Лайла тогда прослушала ей грудь прямо на кухне. Бронхит, конечно же. Выписала Иоланде рецепт на амоксициллин, прекрасно понимая, что у той точно врача личного нет, не говоря уже о медицинской страховке. Ладно, иногда Иоланда могла выкинуть почту, перепутать столовые приборы, положить носки в ящик с нижним бельем, но она работала старательно, без устали, всегда доброжелательная и пунктуальная. На нее всегда можно было положиться с их-то безумным режимом жизни. А сейчас даже не позвонила.

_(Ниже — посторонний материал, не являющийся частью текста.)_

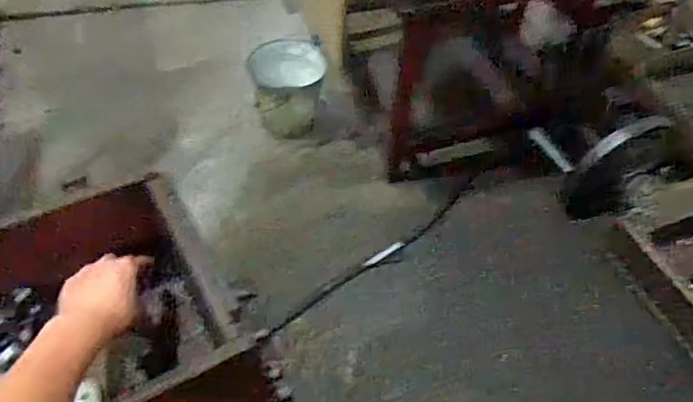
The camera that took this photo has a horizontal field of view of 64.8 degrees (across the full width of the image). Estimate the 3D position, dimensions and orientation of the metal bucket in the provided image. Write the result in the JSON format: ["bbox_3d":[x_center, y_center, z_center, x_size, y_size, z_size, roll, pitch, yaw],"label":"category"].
[{"bbox_3d":[-0.203,-0.365,1.922,0.260,0.272,0.317,-6,51,-7],"label":"metal bucket"}]

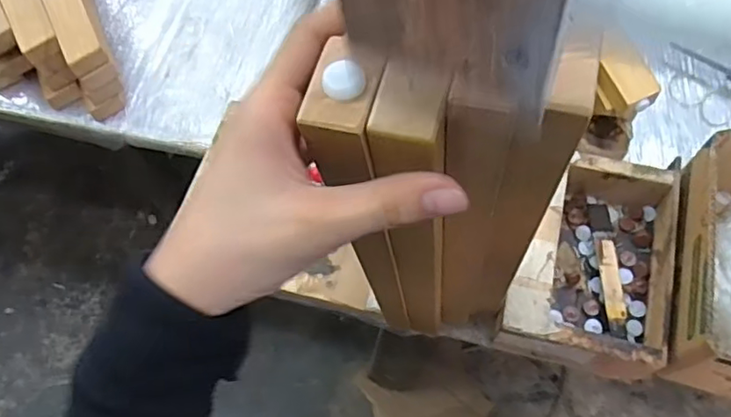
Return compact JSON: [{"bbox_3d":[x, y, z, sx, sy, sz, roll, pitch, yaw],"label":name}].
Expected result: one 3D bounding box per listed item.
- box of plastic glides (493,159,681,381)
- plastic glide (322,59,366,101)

Да, еще и это. Похоже, телефон не работает, и почту не носят, и газеты. Дэвид сказал ей не выходить из дома ни в коем случае, так что Лайла и не проверяла. Может, газеты уже на асфальте валяются.

Она достала из шкафа стакан и повернулась к раковине. Открыла кран. Гул, шуршание воздуха и… ничего. Еще и вода! А затем она вспомнила, что воды уже некоторое время нет. Теперь еще и слесаря придется вызывать в довершение ко всему. Вернее, пришлось бы, если бы телефон работал. Вот почему Дэвида нет, когда все летит к чертям собачьим? Одно из любимых выражений ее отца — «к чертям собачьим». Странная фраза, задумалась Лайла. Почему именно собачьим? Чем собачьи черти отличаются ото всех остальных? Есть множество таких фраз, и даже слов, которые внезапно кажутся странными, как будто ты их впервые услышал. Подгузник. Одураченный. Сантехник. Замужняя.